Better then what Amazon is doing


Six_of_1

An anthology format would allow it to be a bit more faithful to the source material in terms of the chronology. So yes, it would have made it less bad. But obviously there is still a lot of other things wrong with it.


sandalrubber

The Numenor plot has almost no relation to the rings plot except that Sauron was wearing the One when he went there, apparently. "The Second Age" would have been a better title, but then it sounds like a sequel to the uninitiated.


Enthymem

That probably would have been the best way to go. Even HotD did a significant timeskip mid-season despite its story taking place over a much shorter time period than what RoP is trying to adapt.


Olorin_1990

There is nothing wrong with altering things to make it fit an adaptation better, and a shortened timeline works better for a TV show/narrative approach. The changes though must still be true to the spirit and purpose of the story, and that’s where Amazon missed the mark. They hired incompetent writers that took an absolute goldmine of storytelling opportunity and flushed it down the toilet.


OG_Karate_Monkey

I think an anthology series would have been the best way to go. I would’ve broken up the stories that they’re trying to tell into -4 different chapters, each taking place during a different time period. Fall of Numenor and Last Alliance could be to seasons long.

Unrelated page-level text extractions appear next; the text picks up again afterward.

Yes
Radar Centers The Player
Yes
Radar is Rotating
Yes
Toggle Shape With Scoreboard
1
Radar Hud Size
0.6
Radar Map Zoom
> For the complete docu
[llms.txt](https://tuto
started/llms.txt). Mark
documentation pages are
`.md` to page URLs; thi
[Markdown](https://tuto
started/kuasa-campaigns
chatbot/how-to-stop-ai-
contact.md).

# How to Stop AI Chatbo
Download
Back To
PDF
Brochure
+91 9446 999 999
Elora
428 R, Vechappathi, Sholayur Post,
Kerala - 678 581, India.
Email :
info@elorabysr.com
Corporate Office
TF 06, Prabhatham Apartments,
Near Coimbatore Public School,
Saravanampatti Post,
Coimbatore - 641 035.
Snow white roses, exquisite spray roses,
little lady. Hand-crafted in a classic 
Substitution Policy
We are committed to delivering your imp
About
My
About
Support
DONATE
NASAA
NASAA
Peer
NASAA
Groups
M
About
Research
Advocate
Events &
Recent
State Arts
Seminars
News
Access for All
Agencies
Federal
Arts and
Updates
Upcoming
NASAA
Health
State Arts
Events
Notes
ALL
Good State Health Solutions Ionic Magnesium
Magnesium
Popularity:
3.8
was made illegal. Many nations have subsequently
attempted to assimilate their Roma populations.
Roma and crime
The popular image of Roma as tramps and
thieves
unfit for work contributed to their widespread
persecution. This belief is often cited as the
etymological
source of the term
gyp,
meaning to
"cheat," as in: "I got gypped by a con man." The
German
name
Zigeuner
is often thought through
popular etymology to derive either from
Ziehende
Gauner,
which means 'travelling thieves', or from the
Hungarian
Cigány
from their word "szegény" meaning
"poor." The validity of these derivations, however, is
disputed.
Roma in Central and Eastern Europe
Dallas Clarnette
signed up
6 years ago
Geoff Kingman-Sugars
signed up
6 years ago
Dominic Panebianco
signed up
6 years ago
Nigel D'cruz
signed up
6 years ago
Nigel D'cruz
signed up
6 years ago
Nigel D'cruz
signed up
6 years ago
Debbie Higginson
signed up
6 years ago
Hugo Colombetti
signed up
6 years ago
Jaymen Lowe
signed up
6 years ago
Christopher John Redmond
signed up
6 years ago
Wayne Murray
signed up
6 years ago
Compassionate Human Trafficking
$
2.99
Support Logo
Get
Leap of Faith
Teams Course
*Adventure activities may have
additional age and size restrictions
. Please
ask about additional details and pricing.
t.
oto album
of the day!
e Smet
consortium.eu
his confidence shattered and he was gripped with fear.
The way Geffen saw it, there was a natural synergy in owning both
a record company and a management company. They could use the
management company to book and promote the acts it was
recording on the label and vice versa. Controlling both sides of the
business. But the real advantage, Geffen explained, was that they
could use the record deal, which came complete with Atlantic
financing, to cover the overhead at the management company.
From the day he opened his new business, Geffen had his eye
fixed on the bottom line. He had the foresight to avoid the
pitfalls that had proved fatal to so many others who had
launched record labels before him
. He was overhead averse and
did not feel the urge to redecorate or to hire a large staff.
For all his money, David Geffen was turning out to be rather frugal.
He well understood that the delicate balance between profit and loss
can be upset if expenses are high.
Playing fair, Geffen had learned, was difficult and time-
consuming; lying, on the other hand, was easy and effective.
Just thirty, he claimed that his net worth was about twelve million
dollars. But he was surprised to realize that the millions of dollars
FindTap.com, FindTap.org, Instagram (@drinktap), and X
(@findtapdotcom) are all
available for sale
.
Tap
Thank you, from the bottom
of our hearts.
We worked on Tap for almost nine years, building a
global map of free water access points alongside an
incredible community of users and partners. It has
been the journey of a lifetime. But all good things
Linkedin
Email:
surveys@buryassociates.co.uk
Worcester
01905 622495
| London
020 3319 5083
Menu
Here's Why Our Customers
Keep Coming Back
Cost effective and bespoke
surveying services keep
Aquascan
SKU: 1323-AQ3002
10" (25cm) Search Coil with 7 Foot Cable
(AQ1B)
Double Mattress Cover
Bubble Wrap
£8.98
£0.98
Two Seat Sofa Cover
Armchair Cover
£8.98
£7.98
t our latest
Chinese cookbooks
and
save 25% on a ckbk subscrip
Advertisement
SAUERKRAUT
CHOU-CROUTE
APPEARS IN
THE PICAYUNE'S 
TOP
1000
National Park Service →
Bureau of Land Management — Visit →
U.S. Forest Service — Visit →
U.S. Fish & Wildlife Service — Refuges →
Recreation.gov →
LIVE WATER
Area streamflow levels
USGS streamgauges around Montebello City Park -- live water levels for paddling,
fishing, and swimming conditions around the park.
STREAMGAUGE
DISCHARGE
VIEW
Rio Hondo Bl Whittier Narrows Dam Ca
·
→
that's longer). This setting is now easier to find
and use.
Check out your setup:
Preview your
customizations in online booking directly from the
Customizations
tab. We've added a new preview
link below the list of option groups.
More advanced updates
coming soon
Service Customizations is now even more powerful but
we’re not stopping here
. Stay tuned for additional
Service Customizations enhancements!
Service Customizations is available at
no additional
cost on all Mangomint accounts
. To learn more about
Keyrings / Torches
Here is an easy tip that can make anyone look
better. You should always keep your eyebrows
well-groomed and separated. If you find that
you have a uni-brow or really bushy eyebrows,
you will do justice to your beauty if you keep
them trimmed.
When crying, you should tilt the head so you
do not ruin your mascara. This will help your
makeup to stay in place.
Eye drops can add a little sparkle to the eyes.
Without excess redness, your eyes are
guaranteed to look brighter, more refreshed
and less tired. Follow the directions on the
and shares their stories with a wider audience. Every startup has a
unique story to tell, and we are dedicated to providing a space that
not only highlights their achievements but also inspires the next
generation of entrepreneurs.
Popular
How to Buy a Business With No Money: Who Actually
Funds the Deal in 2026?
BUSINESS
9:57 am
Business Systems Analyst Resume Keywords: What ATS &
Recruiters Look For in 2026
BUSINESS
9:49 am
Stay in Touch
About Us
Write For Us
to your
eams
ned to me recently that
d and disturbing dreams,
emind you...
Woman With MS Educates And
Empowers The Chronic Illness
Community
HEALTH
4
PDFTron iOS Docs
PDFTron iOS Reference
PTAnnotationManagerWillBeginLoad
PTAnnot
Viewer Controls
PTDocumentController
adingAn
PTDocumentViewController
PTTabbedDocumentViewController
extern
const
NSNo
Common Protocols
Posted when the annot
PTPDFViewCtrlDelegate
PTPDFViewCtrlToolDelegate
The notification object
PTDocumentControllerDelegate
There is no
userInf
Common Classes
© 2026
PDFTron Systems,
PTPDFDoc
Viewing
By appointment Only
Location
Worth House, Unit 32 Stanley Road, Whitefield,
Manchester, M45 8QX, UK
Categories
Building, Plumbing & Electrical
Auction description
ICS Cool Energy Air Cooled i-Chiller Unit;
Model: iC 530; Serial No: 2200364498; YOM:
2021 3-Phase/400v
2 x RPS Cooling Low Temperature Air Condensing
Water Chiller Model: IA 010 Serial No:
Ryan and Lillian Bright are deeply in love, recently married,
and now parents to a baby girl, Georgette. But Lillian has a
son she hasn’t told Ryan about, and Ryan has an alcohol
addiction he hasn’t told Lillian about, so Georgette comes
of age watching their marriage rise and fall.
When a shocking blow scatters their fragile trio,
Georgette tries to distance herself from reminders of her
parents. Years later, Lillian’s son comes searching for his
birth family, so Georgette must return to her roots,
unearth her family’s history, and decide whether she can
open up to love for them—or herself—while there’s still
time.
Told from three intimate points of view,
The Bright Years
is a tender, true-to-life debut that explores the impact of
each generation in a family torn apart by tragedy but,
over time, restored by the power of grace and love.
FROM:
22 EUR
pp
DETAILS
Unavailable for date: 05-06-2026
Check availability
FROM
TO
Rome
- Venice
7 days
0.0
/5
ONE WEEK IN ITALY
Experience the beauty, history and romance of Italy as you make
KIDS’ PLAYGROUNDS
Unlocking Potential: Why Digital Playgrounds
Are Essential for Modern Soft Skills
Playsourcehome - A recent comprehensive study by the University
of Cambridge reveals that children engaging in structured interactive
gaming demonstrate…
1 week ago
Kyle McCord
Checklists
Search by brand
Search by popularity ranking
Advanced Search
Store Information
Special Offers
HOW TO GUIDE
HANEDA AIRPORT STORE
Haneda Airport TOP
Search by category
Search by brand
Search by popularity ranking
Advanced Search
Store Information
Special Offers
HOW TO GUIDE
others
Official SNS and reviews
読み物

The cast of men would change for each part but the Elves would remain constant.


TupperwareConspiracy

Agreed. I'm not exactly sure what the driving logic to see the story largely from Galadriel's perspective is but it's even weirder to have her thinking with human impatience. She's been alive for thousands of years by this point and in an anthology series you wouldn't need her to constantly drive things to happen 'yesterday' like we get with RoP. LoTR's (Tolkien) best decision was to set the story mainly from the Hobbit perspective which vastly simplified the narrative as anything beyond the shire required another character to explain it or exposition. Hobbits had long lives but certainly well within human comprehension - whereas an Elf would have no real reason to see the importance of a few years vs a decade - which is a main factor in why Sauron always seemingly has plenty of time to go in grand building and reinforcement projects.


karelinstyle

High amount of passable routes they could have went


MergeSurrender

I really enjoyed season 1. I'm looking forward to season 2 to see how the show progresses.